Küresel Gerilimler, Güvenlik Reflekslerini Tetikliyor
Ukrayna-Rusya savaşı hâlâ devam ederken, Orta Doğu’da İsrail-Filistin çatışmaları yeni bir kırılma noktasına ulaşmış durumda. Güney Çin Denizi'nde ABD-Çin gerilimi, Tayvan çevresinde tırmanan askeri tatbikatlar ve NATO’nun doğuya doğru genişleme stratejileri dünya genelinde bir “kriz zinciri”nin halkalarını oluşturuyor. Bu zincir, ülkelerin hem savunma doktrinlerini hem de diplomatik dilini kökten değiştirmiş durumda.
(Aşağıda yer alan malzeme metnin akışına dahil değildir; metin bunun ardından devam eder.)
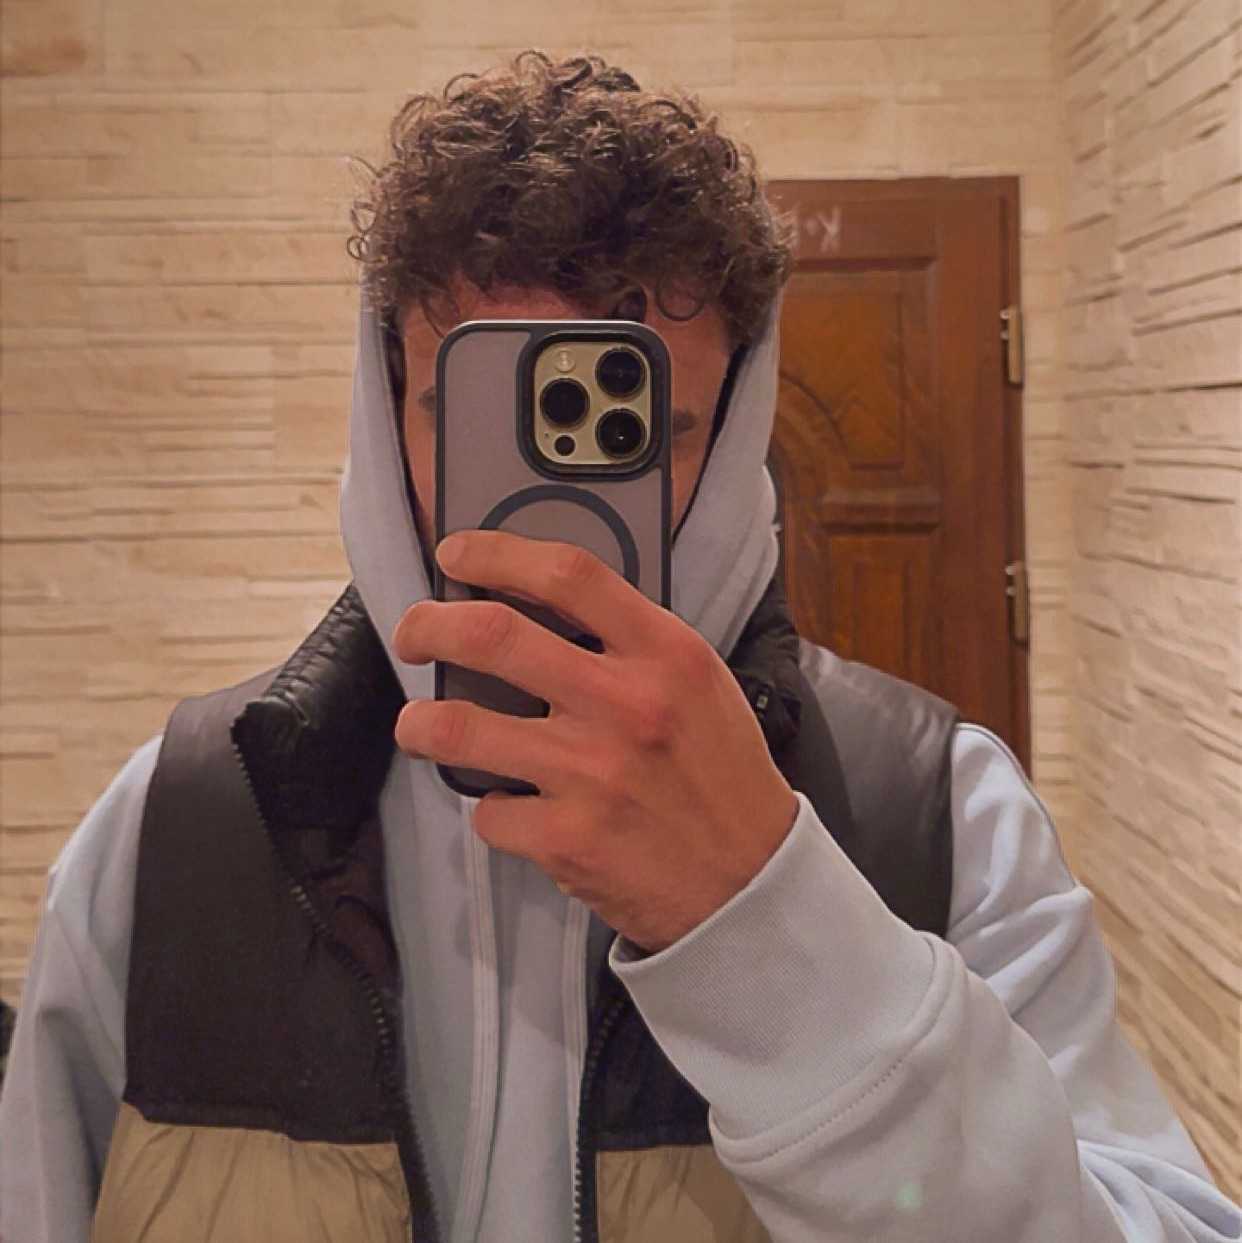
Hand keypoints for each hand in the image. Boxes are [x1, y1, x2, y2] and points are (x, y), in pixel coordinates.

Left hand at [392, 530, 799, 952]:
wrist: (751, 882)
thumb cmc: (721, 775)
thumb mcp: (699, 683)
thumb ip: (632, 643)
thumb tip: (540, 611)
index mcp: (665, 654)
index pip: (568, 574)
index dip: (497, 553)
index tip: (458, 553)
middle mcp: (625, 705)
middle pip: (491, 636)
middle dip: (429, 626)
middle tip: (413, 634)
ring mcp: (591, 774)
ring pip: (458, 727)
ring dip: (421, 723)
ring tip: (420, 726)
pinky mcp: (567, 839)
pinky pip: (489, 811)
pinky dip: (492, 809)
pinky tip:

Silah Lobisi ve Küresel Savunma Devleri
Savunma harcamalarındaki artış yalnızca devletlerin tercihine dayanmıyor. Dünyanın önde gelen askeri üreticileri olan Lockheed Martin, Raytheon, BAE Systems, Northrop Grumman, Thales, Leonardo ve Çin merkezli Norinco gibi dev şirketler, küresel güvenlik ortamındaki belirsizliklerden ekonomik fayda sağlayan aktörler olarak öne çıkıyor. Bu firmalar, yalnızca üretici değil aynı zamanda politik süreçlerin perde arkasında yönlendirici konumda. Bazı uzmanlar, bu şirketlerin “silah lobisi” aracılığıyla krizleri bir tür pazar fırsatına dönüştürmeye çalıştığını savunuyor. Bu bağlamda artan askeri harcamaların bir yönü de küresel savunma sektörünün talepleriyle şekilleniyor olabilir.
Tarihten Ders Almak Mümkün mü?
Tarih bize gösteriyor ki büyük savaşlar çoğu zaman büyük silahlanma süreçlerinin ardından gelir. 20. yüzyılın başındaki silahlanma yarışları, önce Birinci Dünya Savaşı’na, ardından daha yıkıcı olan İkinci Dünya Savaşı’na zemin hazırlamıştı. Günümüzde ise benzer bir dinamiğin farklı aktörlerle yeniden şekillendiğini görüyoruz. Ancak bu kez tablo biraz daha karmaşık: Nükleer caydırıcılık, ekonomik karşılıklı bağımlılık ve kamuoyunun savaşa karşı daha duyarlı olması, doğrudan bir dünya savaşını frenleyen unsurlar arasında.
Yine de, dünya bir “sürekli kriz hali” içinde savunma sanayiine yatırım yaparken, barışın teminatı olan diplomasi, diyalog ve çok taraflı iş birliği zayıflıyor. Bu durum, topyekûn bir savaştan ziyade sürekli devam eden bölgesel çatışmaların yeni norm haline gelmesine neden olabilir.
Savunma sanayine yapılan yatırımların büyüklüğü, devletlerin geleceğe dair duyduğu kaygının aynasıdır. Ancak bu aynada sadece tehditler değil, aynı zamanda büyük ekonomik çıkarlar da yansıyor. Eğer ülkeler sadece savunmaya yatırım yapar, barışa yatırım yapmazsa, bu gidişatın sonu kaçınılmaz olarak çatışmalar olacaktır. Silahlar konuşmadan önce diplomasinin sesini yükseltmek, insanlık adına en büyük sorumluluğumuzdur.